Segundo Hantraye, testes em macacos mostraram efeito superior ao tratamento tradicional da doença. Porém, foi preciso superar obstáculos para adequar a técnica aos pacientes. “Em alguns casos, os vírus que usamos nos testes em animais atuam de forma diferente em humanos. Alguns dos vírus mais eficientes para transmitir os genes podem produzir resposta imunológica grave nas pessoas. Precisamos encontrar o vetor certo para cada espécie e torná-lo seguro”, explicou o neurobiologista. Embora não seja uma cura para a doença, a expectativa é de que a terapia genética consiga controlar os sintomas da patologia, sem os efeitos colaterais das drogas usadas atualmente.

Fatores genéticos em doenças infecciosas e neurodegenerativas

Encontrar conexões entre doenças infecciosas, autoimunes e neurodegenerativas é um dos objetivos do trabalho apresentado no seminário ‘Fiocruz-Aviesan’ pelo pesquisador Milton Ozório Moraes, do Laboratório de Hanseníase do IOC. Ele mostrou que a infecção por Mycobacterium leprae – agente causador da doença – é facilitada pela ativação de um grupo específico de genes, que são induzidos pela substância interferon tipo 1 – um mecanismo que também está presente em outras doenças.
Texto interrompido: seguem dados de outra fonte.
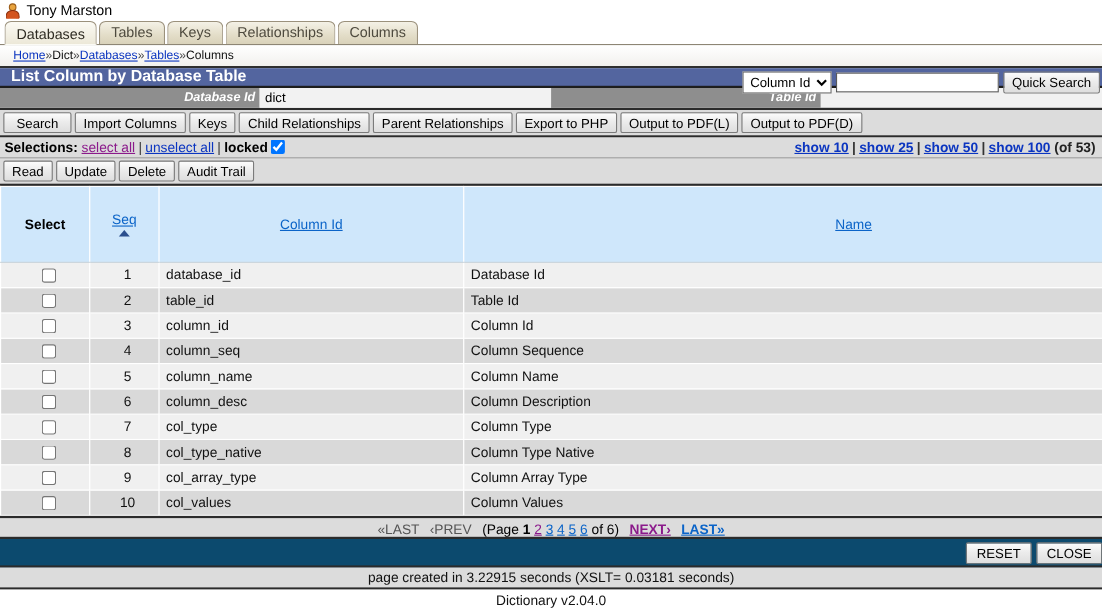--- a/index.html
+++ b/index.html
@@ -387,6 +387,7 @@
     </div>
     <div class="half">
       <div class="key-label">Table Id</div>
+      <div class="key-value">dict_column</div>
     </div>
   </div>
“Algumas drogas que são utilizadas para tratamento de determinada patologia também poderiam funcionar para outras, porque inibem respostas semelhantes do organismo. Porém alguns medicamentos nunca foram testados, porque pensamos que a hanseníase é uma doença infecciosa e basta matar a bactéria para curá-la. Mas não é bem assim”, afirma Moraes.

Em infecções virais, já foi observado que a via do interferon tipo 1 ativa uma resposta imune que provoca a destruição do material genético dos vírus. No entanto, esta reação é inócua no caso de bactérias e micobactérias. A M. leprae ‘engana’ o organismo, provocando uma resposta imune semelhante à que um vírus provocaria. Na equação, entra também a resposta individual de cada paciente. “O risco de adoecer não está associado unicamente à exposição ao agente infeccioso. Existe uma influência genética, inerente a cada indivíduo. Algumas pessoas são mais suscetíveis a infecções, outras a doenças cardiovasculares e outras a patologias neurodegenerativas”, explica Moraes.